Luca_Pamparana · April 20, 2022, 3:59pm

I am using pytorch lightning and have defined my training epoch end and validation epoch end as follows:

def training_step(self, batch, batch_index):
        x, y, w = batch
        return {"loss": some_loss}

def training_epoch_end(self, outputs: EPOCH_OUTPUT) -> None:
        loss = torch.stack([x["loss"] for x in outputs]).mean()
        self.log("train/loss", loss)

def validation_step(self, batch, batch_index):
        x, y, w = batch
        return {"val/loss": some_loss}

def validation_epoch_end(self, outputs: EPOCH_OUTPUT) -> None:
        loss = torch.stack([x["val/loss"] for x in outputs]).mean()
        self.log("val/loss", loss)

Now, I have data loaders like:

def train_dataloader(self):
        weighted_sampler = WeightedRandomSampler(...)
        return DataLoader(
            self.data_train,
            shuffle=False,
            sampler=weighted_sampler,
            batch_size=self.batch_size,   #64
            num_workers=self.num_workers,
            pin_memory=True,
            persistent_workers=True,
        )

def val_dataloader(self):
        if self.data_val is None:
            return None

        weighted_sampler = WeightedRandomSampler(...)

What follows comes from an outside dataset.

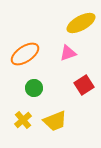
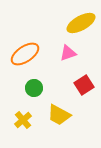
yellow trapezoid: moved 4 px right, 6 px up; rotated 50 degrees clockwise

        return DataLoader(
            self.data_val,
            shuffle=False,
            sampler=weighted_sampler,
            batch_size=self.batch_size,  #64
            num_workers=self.num_workers,
            pin_memory=True,
            persistent_workers=True,
        )

The issue is the training loop is fine but when I run the validation loop, it comes back with:

loss = torch.stack([x["loss"] for x in outputs]).mean()
RuntimeError: stack expects each tensor to be equal size, but got [64, 1] at entry 0 and [35, 1] at entry 1658

Do you think this is because of the batch_size which is set to 64 and maybe gets truncated at the last slice? How can I solve this?

ptrblck · April 21, 2022, 5:03am

Yes, I think your explanation makes sense and you could use drop_last=True in the DataLoader initialization to drop the last (smaller) batch.